Perang dagang dan kenaikan suku bunga AS masih akan menekan rupiah



KONTAN.CO.ID - JAKARTA. Posisi kurs rupiah terhadap dollar Amerika Serikat rentan tertekan dalam beberapa waktu ke depan lantaran ekskalasi perang dagang antara AS-China yang meningkat dan kenaikan suku bunga acuan AS. Di sisi lain, belum ada data ekonomi dalam negeri yang benar-benar mampu menopang pergerakan rupiah.

Sebagai informasi, Jumat (24/8) lalu, kurs rupiah di pasar spot ditutup melemah 0,08% ke level Rp 14.649 per dollar AS. Ini merupakan level terburuk sejak September 2015 silam. Rupiah pun telah melemah 8,07% secara year to date (ytd) di hadapan dollar AS.

Head of Economic & Research UOB Indonesia Enrico Tanuwidjaja mengatakan, faktor eksternal masih menjadi penyebab utama koreksi rupiah dalam beberapa waktu terakhir. Khusus beberapa hari terakhir, rupiah terperosok akibat peningkatan tensi perang dagang antara AS dan China.


Hal ini terjadi setelah perundingan yang dilakukan oleh kedua negara tersebut tidak menghasilkan kesepakatan, sehingga timbul ketidakpastian di kalangan pelaku pasar. Alhasil, hampir seluruh mata uang negara emerging market tertekan.

Di sisi lain, dollar AS kian perkasa berkat risalah Federal Open Market Committee tengah pekan lalu yang menyatakan The Fed tetap konsisten untuk menaikkan suku bunga acuan AS. Padahal, kebijakan ini sempat dikritik oleh Presiden AS, Donald Trump.

“Para pelaku pasar tidak mempermasalahkan kritik tersebut karena The Fed bergerak secara independen,” kata Enrico, Jumat lalu.

Sial bagi rupiah, sejumlah data ekonomi dalam negeri tidak menunjukkan hasil yang positif. Seperti data defisit transaksi berjalan yang melebar hingga 3% pada kuartal II silam dan neraca perdagangan bulan Juli yang defisit US$ 2,03 miliar. Ini yang membuat rupiah mudah terjerembab hingga mencapai level Rp 14.600.

Padahal, masih ada beberapa mata uang regional yang tingkat pelemahannya tidak separah rupiah. Misalnya, ringgit Malaysia dan bath Thailand yang masing-masing hanya melemah 1,53% (ytd) dan 0,21% terhadap dollar AS sejak awal tahun. Begitu pula dengan dollar Singapura yang baru melemah 2,22% (ytd) terhadap dollar AS.
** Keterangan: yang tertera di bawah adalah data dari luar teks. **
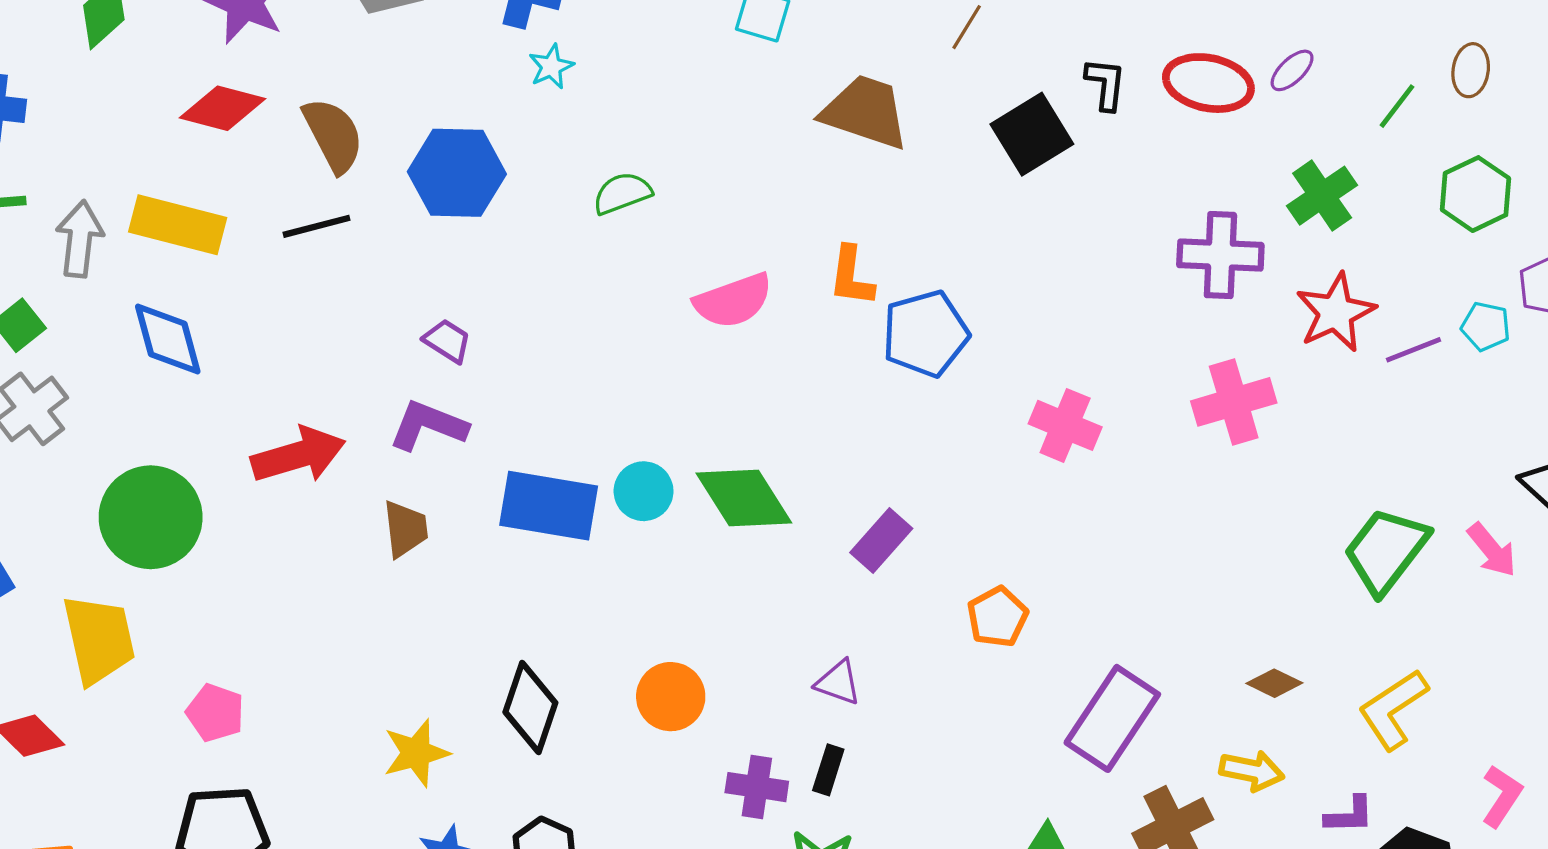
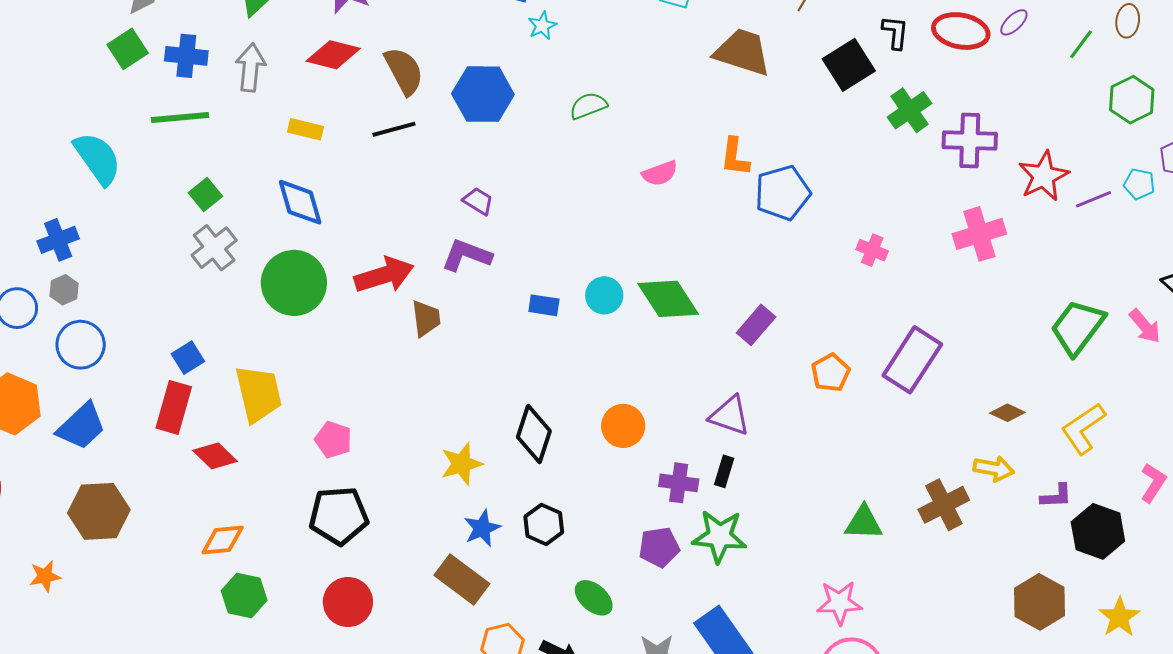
green cross: (1322, 196) -> (910, 110), moved
yellow rectangle: (178, 225) -> (305, 129), size x0.6
gray arrow: (80, 239) -> (250, 67), moved
pink semicircle: (733, 301) -> (660, 173), size x0.7
pink cross: (1065, 425) -> (872, 250), size x0.7
blue rectangle: (549, 506) -> (544, 305), size x0.5
green circle: (151, 517) -> (294, 283), moved
brown trapezoid: (405, 529) -> (426, 318), moved
purple triangle: (838, 682) -> (730, 416), size x1.4
purple rectangle: (1112, 718) -> (912, 360), moved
“Semakin besar tingkat defisit transaksi berjalan dan neraca dagang, investor jadi tidak percaya diri untuk pegang rupiah,” imbuh Ahmad Mikail, Ekonom Samuel Sekuritas Indonesia.

Mengingat penetapan kenaikan suku bunga acuan AS semakin dekat, Mikail menilai rupiah masih berpotensi melemah dalam jangka pendek.

Sementara untuk jangka panjang, efek dari kenaikan suku bunga acuan AS dan kelanjutan perang dagang masih akan menjadi isu utama yang mempengaruhi pergerakan rupiah. Memang, ada sejumlah sentimen lain yang bisa muncul secara tak terduga, seperti krisis keuangan Turki dan dampak kebijakan moneter bank-bank sentral di negara maju selain AS.

Namun, pengaruh sentimen tersebut terhadap rupiah tidak terlalu besar dan tidak secara berkelanjutan. Pasalnya, jumlah utang luar negeri Indonesia mayoritas berdenominasi dollar AS. Alhasil, hal-hal yang mempengaruhi pergerakan dollar AS akan menular pada rupiah.

Baik Mikail dan Enrico sama-sama memproyeksikan rupiah berada di kisaran Rp 14.600-Rp 14.700 pada akhir 2018 nanti.